Examen de control de la UNAM en la CDMX: estricta vigilancia e incidencias

El proceso de admisión a la Universidad Nacional Autónoma de México registró una jornada de alta intensidad operacional durante el inicio de la prueba de control presencial en la Ciudad de México. El desarrollo del primer turno evaluativo en las instalaciones del Palacio de los Deportes estuvo marcado por un riguroso despliegue de supervisión institucional y fallas técnicas puntuales. Cerca de dieciséis aspirantes experimentaron desperfectos en los dispositivos electrónicos asignados para la resolución de la prueba, por lo que las autoridades universitarias procedieron a su reubicación inmediata dentro del recinto para no afectar el desarrollo del procedimiento académico.

Los protocolos de revisión e ingreso aplicados a los miles de estudiantes mostraron un incremento notable en los estándares de seguridad respecto a convocatorias previas. Los coordinadores de la evaluación exigieron el retiro de prendas abultadas, gorras y mochilas, además del resguardo estricto de teléfonos móviles y relojes inteligentes bajo las sillas de los postulantes. La comunidad estudiantil describió una atmósfera de marcada vigilancia, destacando la presencia física de supervisores en sustitución de las herramientas de inteligencia artificial empleadas en el esquema digital previo para prevenir irregularidades.

La afluencia registrada durante la mañana alcanzó aproximadamente cuatro mil doscientos aspirantes de una meta proyectada cercana a seis mil personas por turno. De acuerdo con las estimaciones presentadas por el secretario general de la institución, Javier de la Fuente, se contempla recibir un aproximado de doce mil quinientos concursantes diarios a lo largo de las tres jornadas programadas. Para garantizar la transparencia y equidad del proceso, la máxima casa de estudios incrementó sustancialmente el número de aplicadores, asignando un supervisor por cada veintiocho alumnos evaluados.
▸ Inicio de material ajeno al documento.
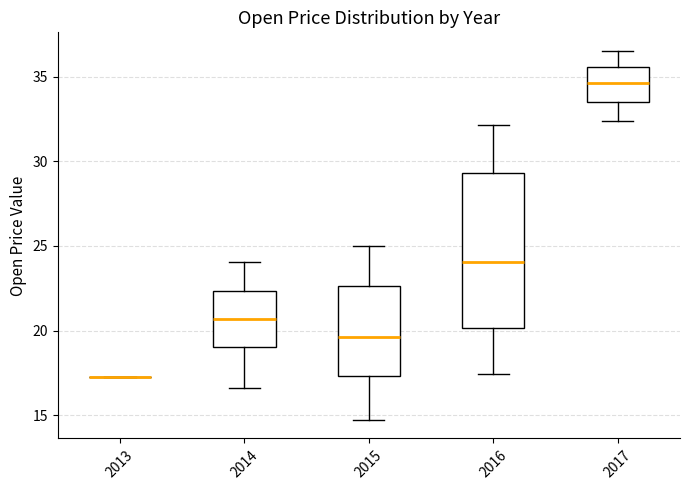

Where is the upper edge of the box at x = 2015 on the y-axis? The values are not printed on the chart, so give them approximately, as read against the axis.

22.5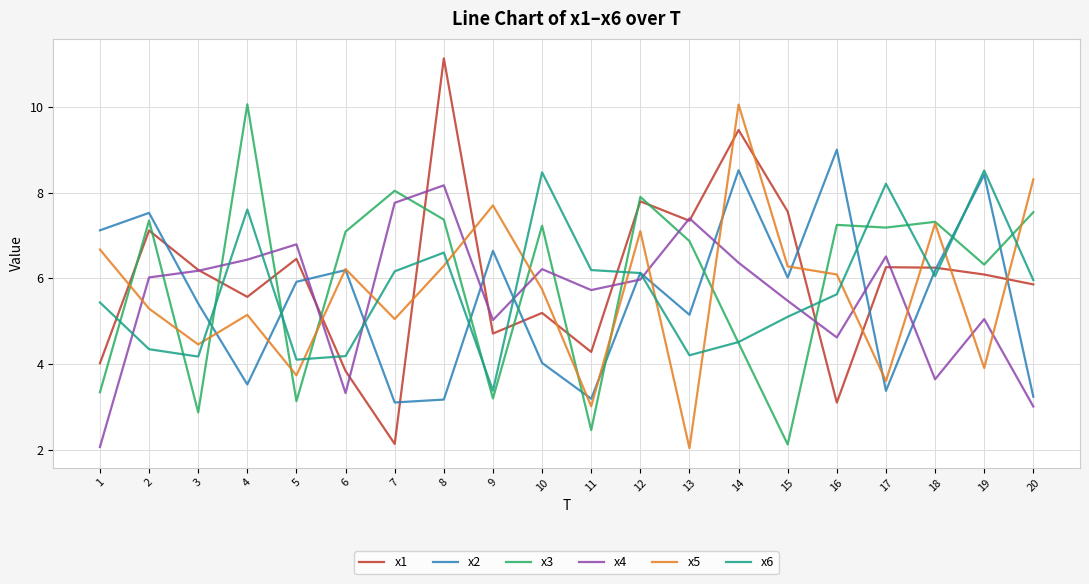

The value of x2 at 9 is 6.6. True or false?

True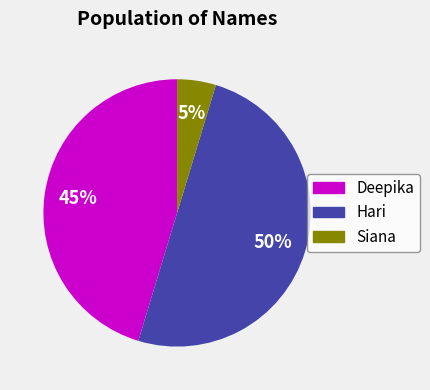

To the nearest percent, what is the difference between the Hari and Siana slice percentages?

45%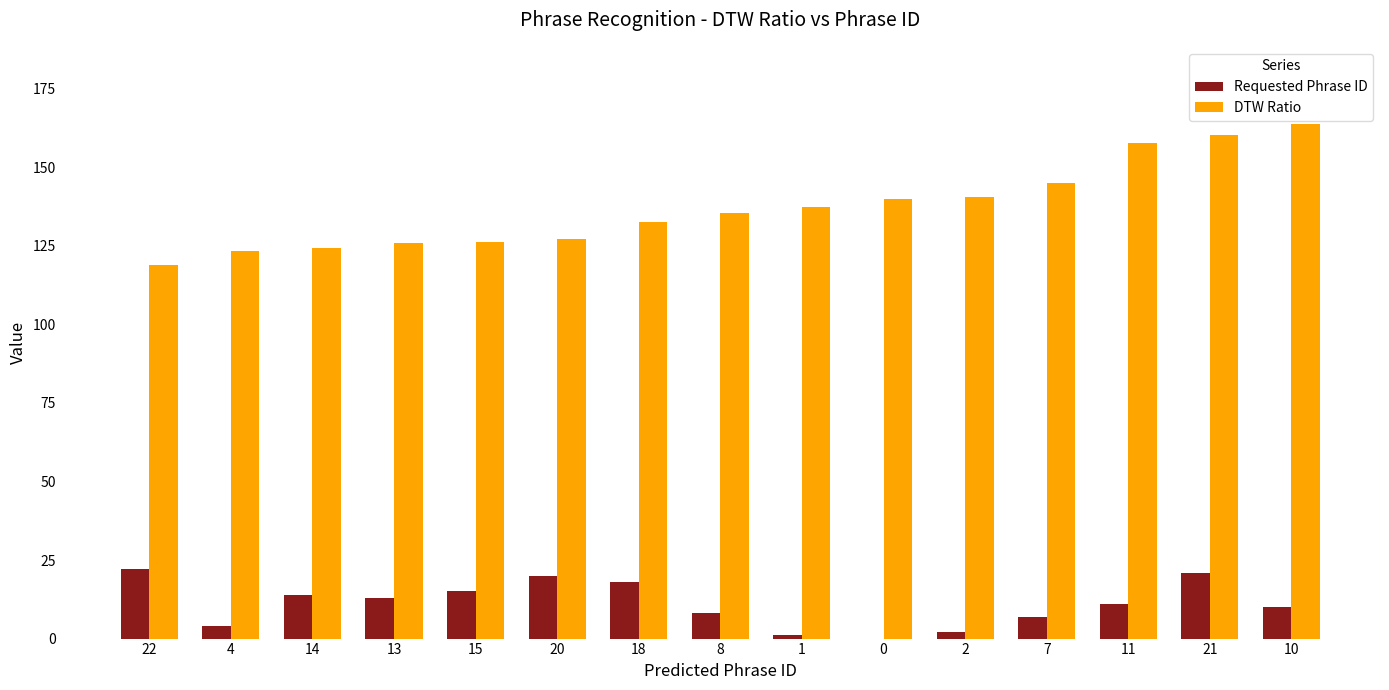

What are all the series names shown in the legend?

Requested Phrase ID, DTW Ratio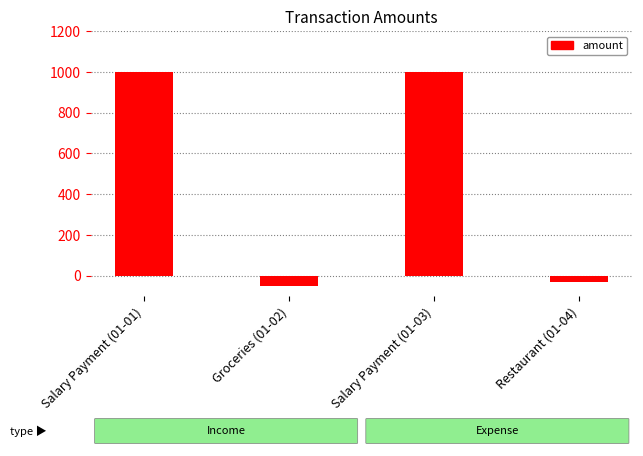

What is the label of the 2nd bar from the left?

Groceries (01-02)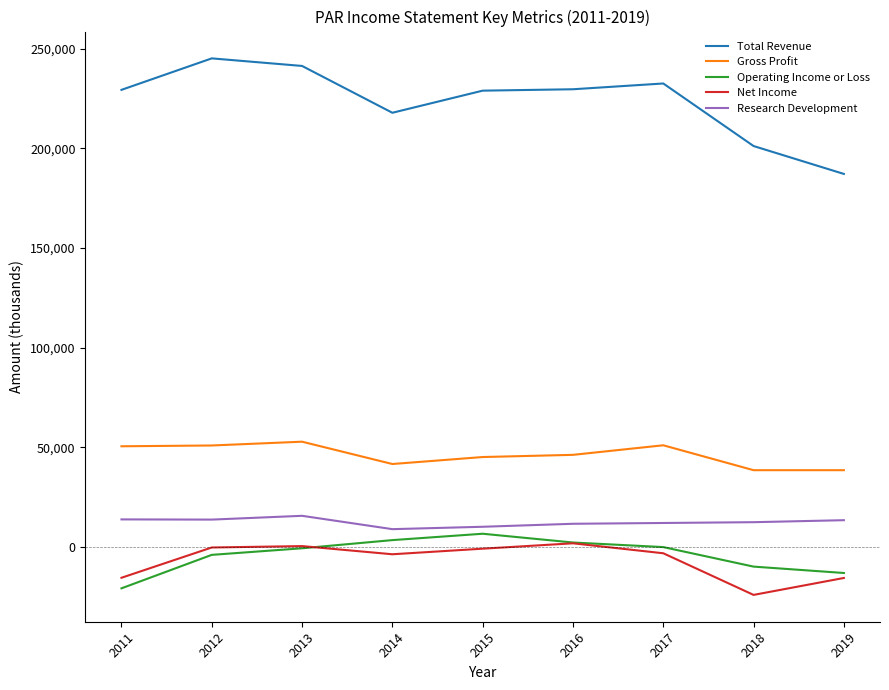

What is the sum of the Net Income values at 2019 and 2017?

-18800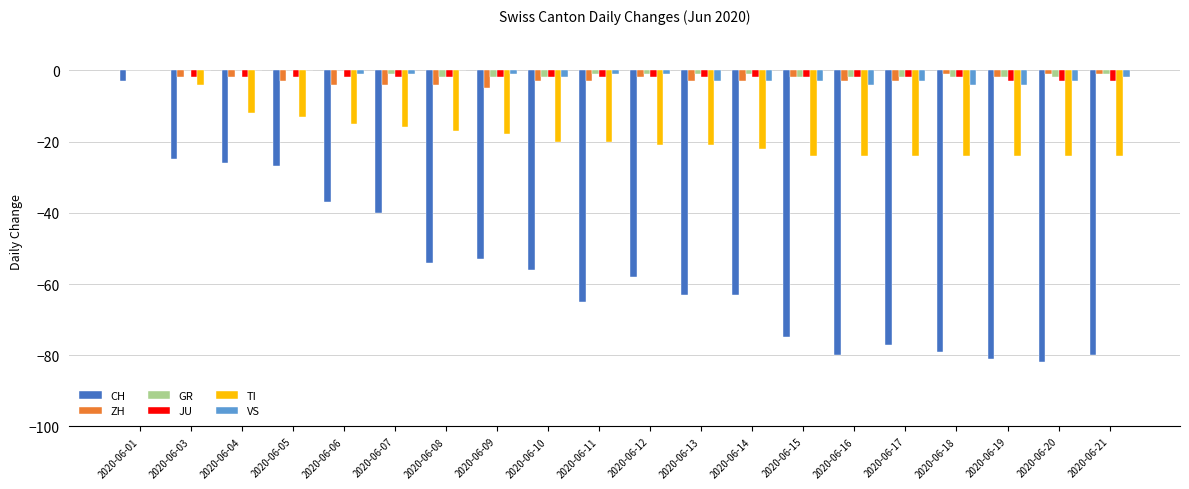

What is the average value of the ZH series?

-3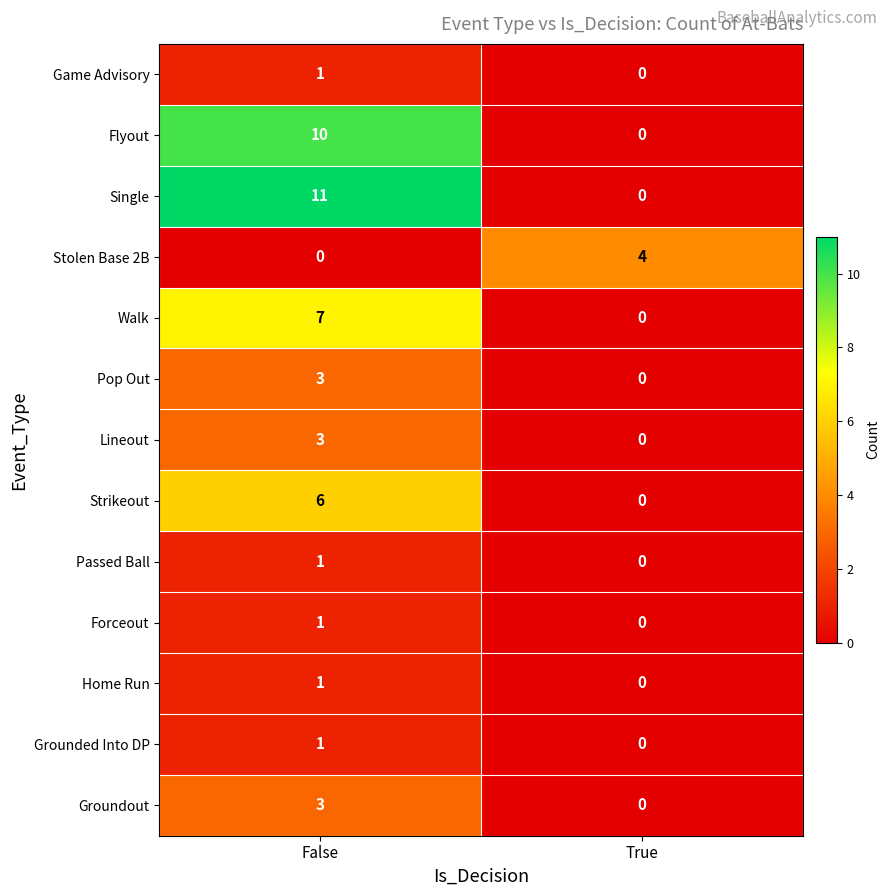

The Groundout series shows 3 at False. True or false?

True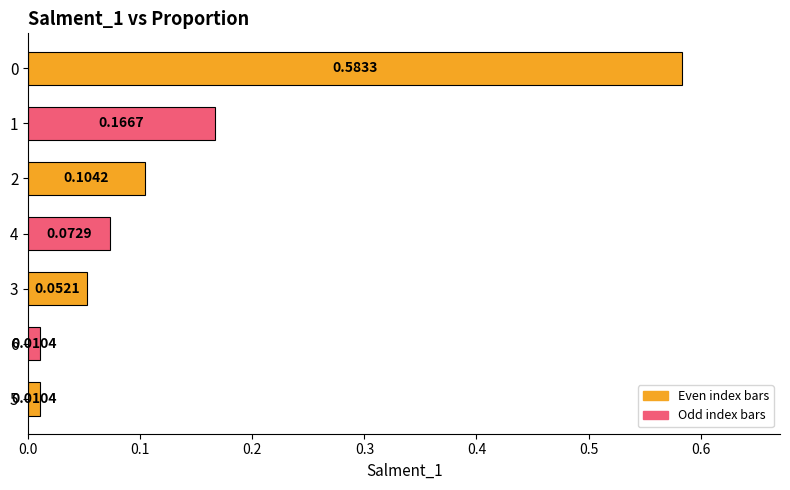

What is the sum of all values?

1.0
La aplicación del examen de control se mantendrá activa de manera ininterrumpida hasta el miércoles diecinueve, distribuyendo a la masa estudiantil en tres turnos operativos cada día. Bajo este esquema de control de densidad, las autoridades estiman recibir a cerca de treinta y ocho mil aspirantes. Esta medida presencial de emergencia fue implementada tras la detección de anomalías y auxilios externos no permitidos durante la primera prueba en línea realizada en mayo pasado, situación que obligó a la reestructuración del proceso de selección académica.

Durante el arranque de las jornadas, el secretario general de la Universidad Nacional reiteró las disculpas institucionales hacia los jóvenes afectados por la repetición del proceso. Las autoridades explicaron que la cancelación de la modalidad en línea respondió a la obligación ética de evitar fraudes y garantizar que el ingreso a las licenciaturas responda exclusivamente al mérito individual. A pesar de las molestias causadas entre los estudiantes y sus familias, la institución defendió la transparencia de la medida presencial como un aprendizaje indispensable.

Desde las primeras horas de la mañana, la llegada masiva de jóvenes acompañados por sus familiares generó grandes concentraciones en las inmediaciones del recinto deportivo. El personal operativo coordinó el acceso mediante altavoces para agilizar las filas y controlar el nerviosismo del alumnado. A pesar de la tensión generada por repetir el examen de admisión, los concursantes mostraron confianza en sus conocimientos, mientras la universidad garantizó la pulcritud en la publicación de los resultados finales.